Activity: Copy every record exactly as it stands. Leave the pictures out.

(Beginning of Entries provided)

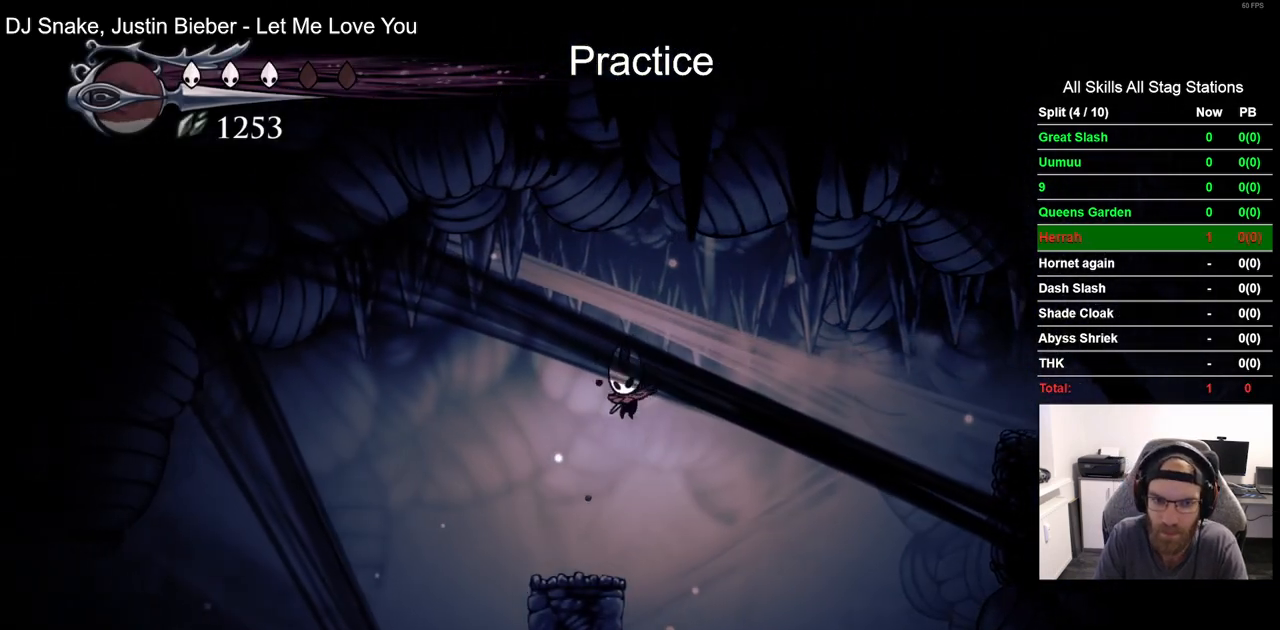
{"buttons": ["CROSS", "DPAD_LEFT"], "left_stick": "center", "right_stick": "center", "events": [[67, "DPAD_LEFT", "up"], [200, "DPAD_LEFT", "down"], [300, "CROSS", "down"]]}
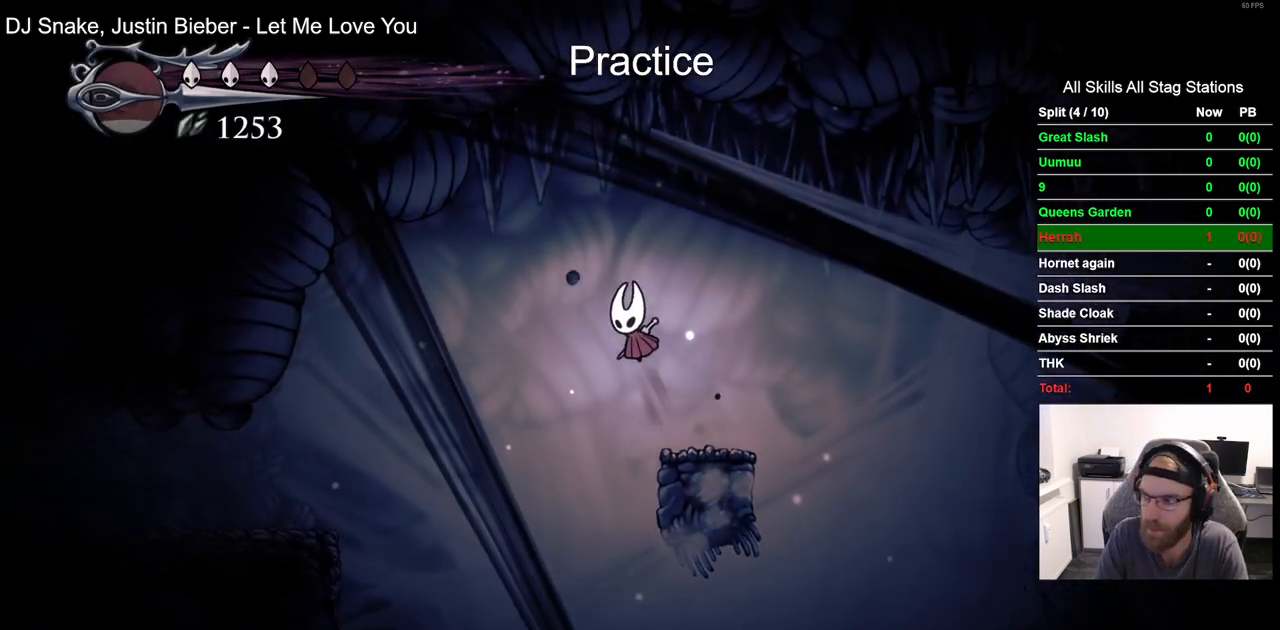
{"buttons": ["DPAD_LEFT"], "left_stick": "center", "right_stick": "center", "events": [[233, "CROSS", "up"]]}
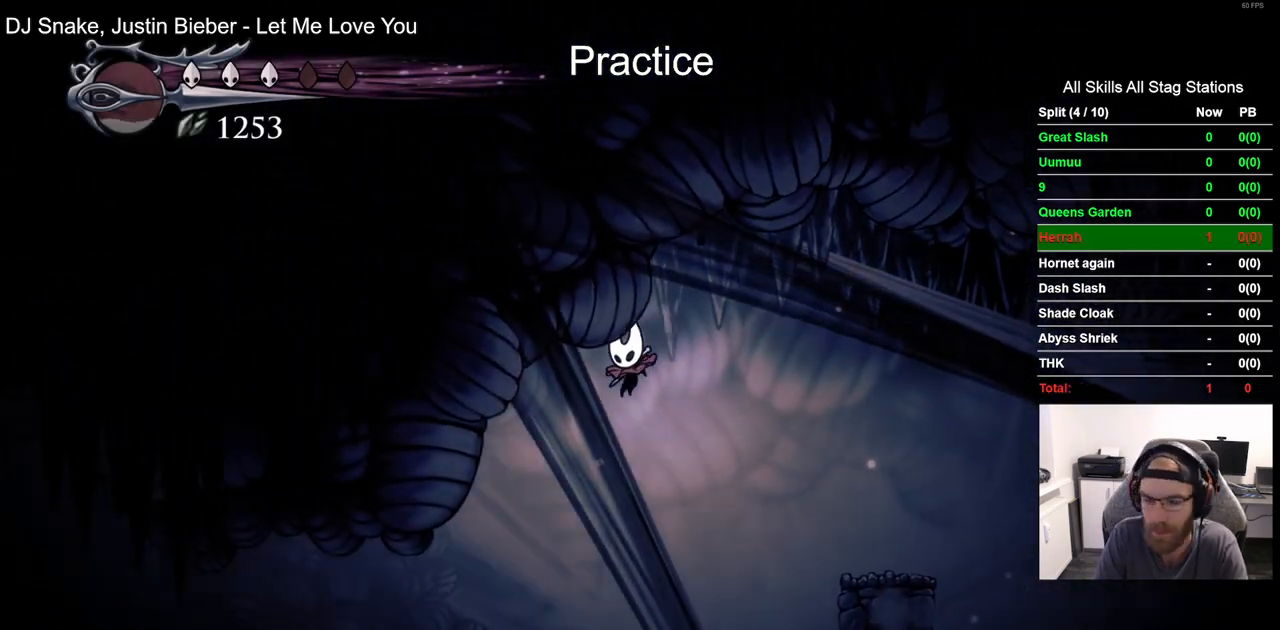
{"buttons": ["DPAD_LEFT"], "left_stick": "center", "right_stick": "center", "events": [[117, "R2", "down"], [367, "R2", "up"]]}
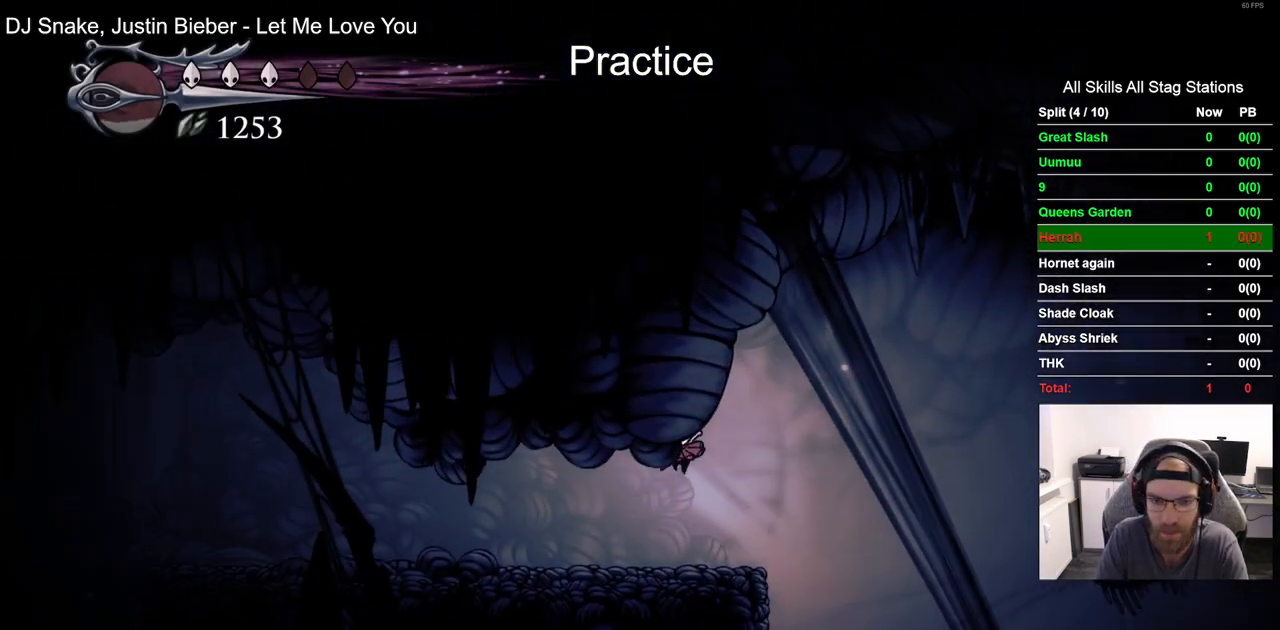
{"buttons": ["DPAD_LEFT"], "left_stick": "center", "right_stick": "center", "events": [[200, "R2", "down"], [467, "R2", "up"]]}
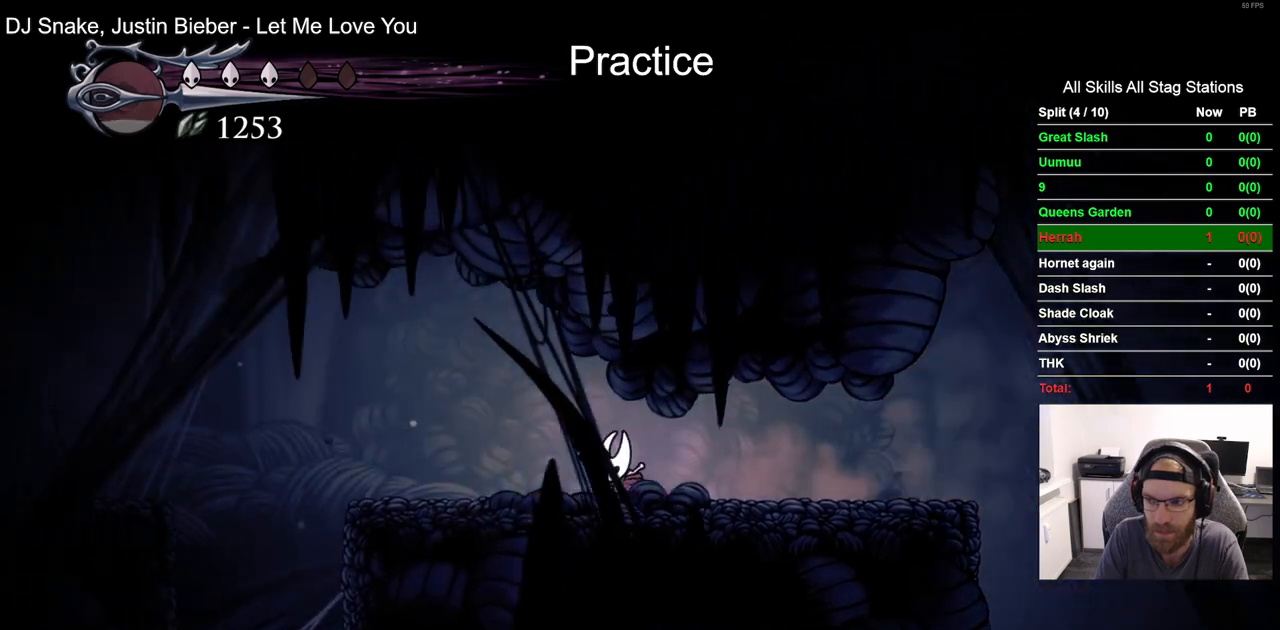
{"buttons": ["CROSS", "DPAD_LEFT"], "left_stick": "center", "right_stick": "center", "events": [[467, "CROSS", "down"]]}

(End of Entries provided)

Result:
{"buttons": ["CROSS", "DPAD_LEFT"], "left_stick": "center", "right_stick": "center", "events": [[67, "DPAD_LEFT", "up"], [200, "DPAD_LEFT", "down"], [300, "CROSS", "down"]]}
{"buttons": ["DPAD_LEFT"], "left_stick": "center", "right_stick": "center", "events": [[233, "CROSS", "up"]]}
{"buttons": ["DPAD_LEFT"], "left_stick": "center", "right_stick": "center", "events": [[117, "R2", "down"], [367, "R2", "up"]]}
{"buttons": ["DPAD_LEFT"], "left_stick": "center", "right_stick": "center", "events": [[200, "R2", "down"], [467, "R2", "up"]]}
{"buttons": ["CROSS", "DPAD_LEFT"], "left_stick": "center", "right_stick": "center", "events": [[467, "CROSS", "down"]]}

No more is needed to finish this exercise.